Prior to the SECURE Act, upon death of an IRA holder, if the IRA is passed to a non-spouse beneficiary, such as a child, the non-spouse beneficiary was able to take annual RMDs based off of their life expectancy. The new rules instruct non-spouse beneficiaries to pay the entire account balance within ten years of death. This is regardless of whether death occurs before or after the required minimum distribution has begun.

The new rules are reshaping the tax and estate planning of many IRA holders. Prior to the SECURE Act, IRA holders would employ a trust as beneficiary of their IRA for tax and creditor protection. As a result, this would give the IRA holder more control over the distribution of his/her IRA funds.

The “Accumulation” Trust

Wealthy IRA owners have created a practice of naming a trust as the account beneficiary.

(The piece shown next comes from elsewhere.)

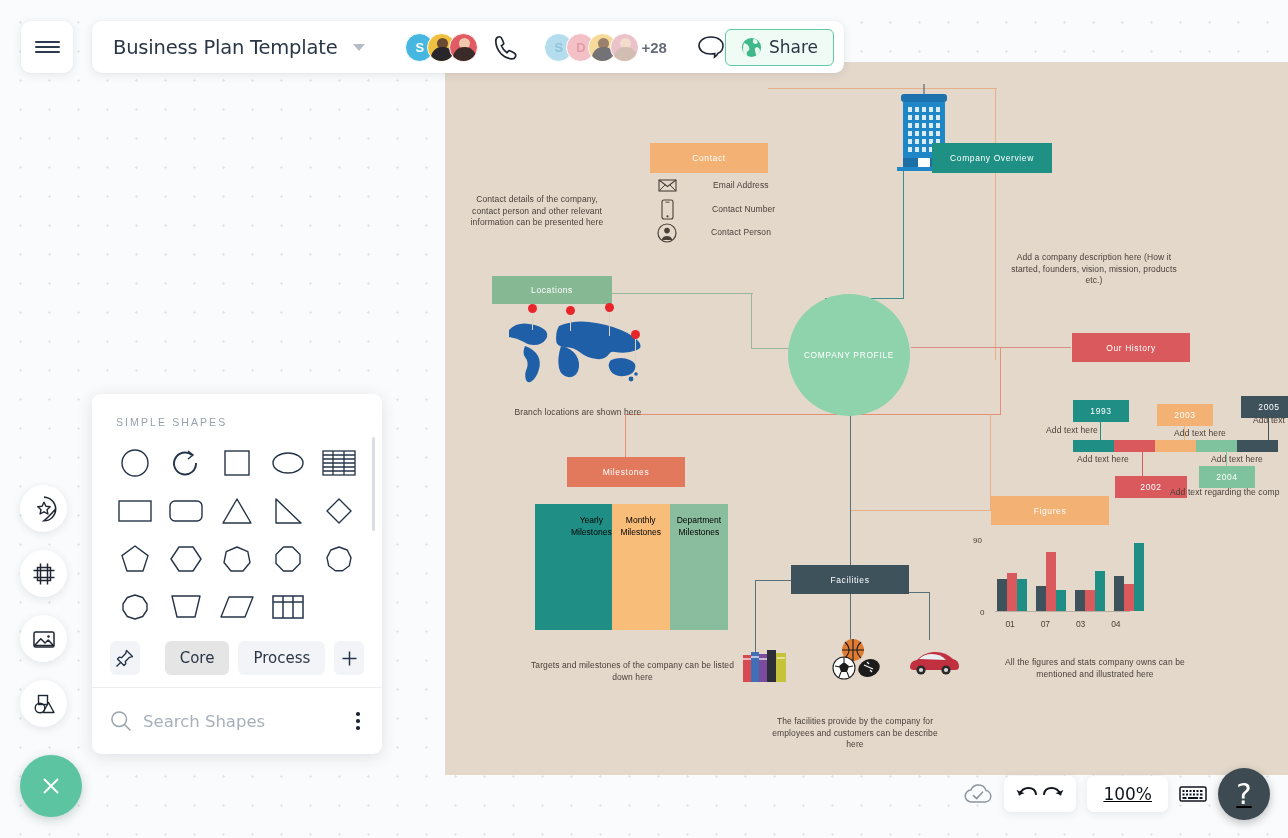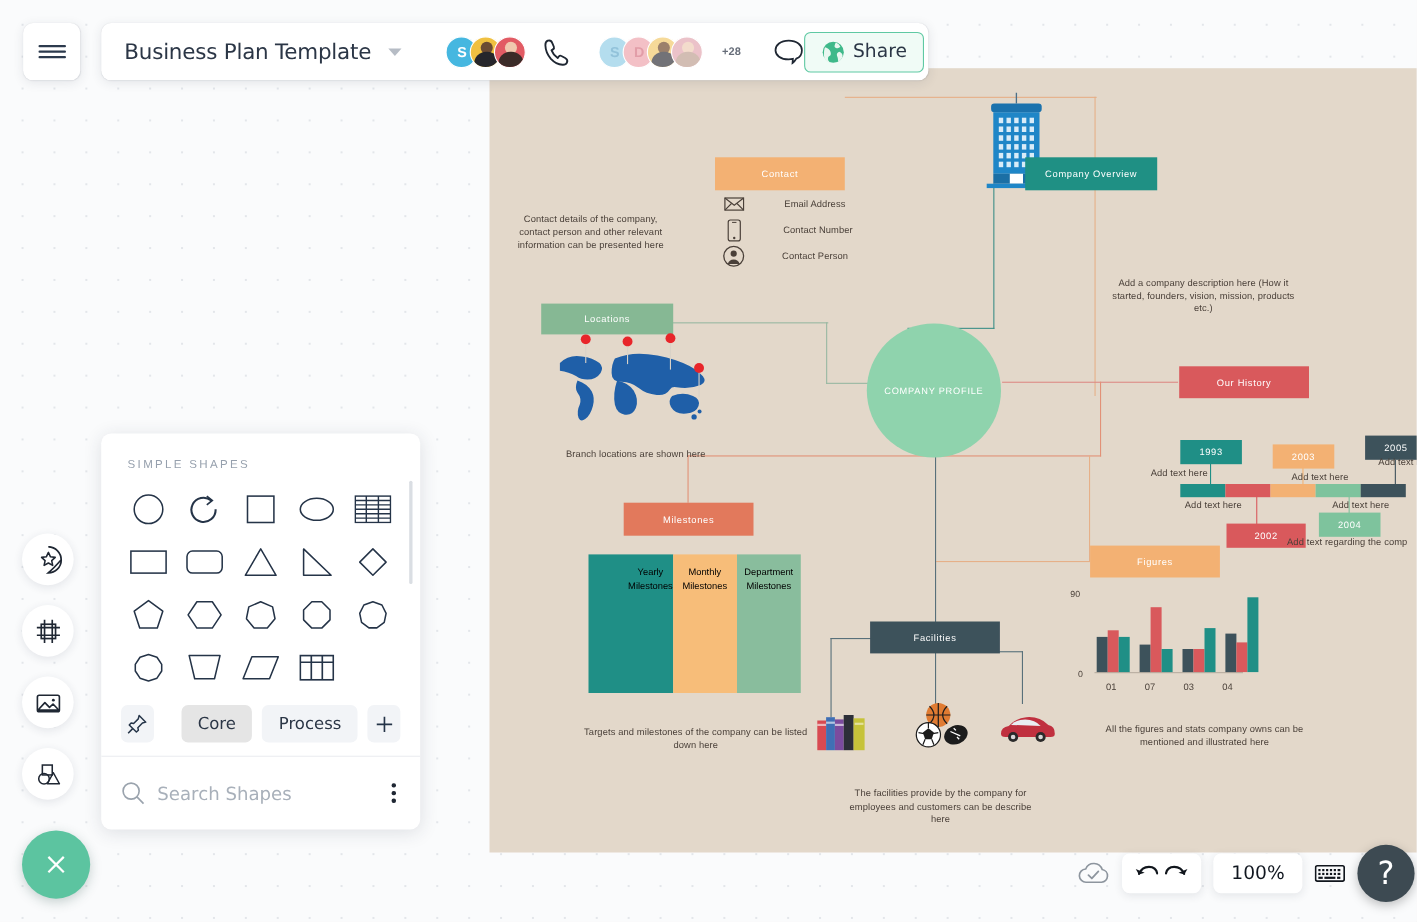"+28" .plus-badge { font-size: 10px -> 15px; margin-left: 17px -> 2px }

Often called the “see-through” trust, the main advantage is that the IRA owners can stretch the IRA distributions over the life of a beneficiary as opposed to paying out the inherited IRA over five years.

In order to be treated as a “see-through” trust and qualify as a beneficiary, the trust must meet four specific requirements, as stated in the IRS Treasury Regulations. If the four requirements are met, the trust qualifies as IRA beneficiary and the RMDs associated with the inherited IRA can be stretched, based upon the life expectancy of the oldest trust beneficiary of the trust.

Accumulation Trust Strategy

With the accumulation trust, the IRA would be fully distributed to trust within ten years. When the trust receives the IRA funds, the trustee will then have greater control over how the trust funds are distributed. As a result, the stretch concept behind the Stretch IRA remains intact. However, there are no more tax advantages. All trust income on the former IRA funds would be subject to tax at the trust tax rate, which is 37%.

If you have a Roth IRA, the distributions should be tax-free to the trust beneficiary.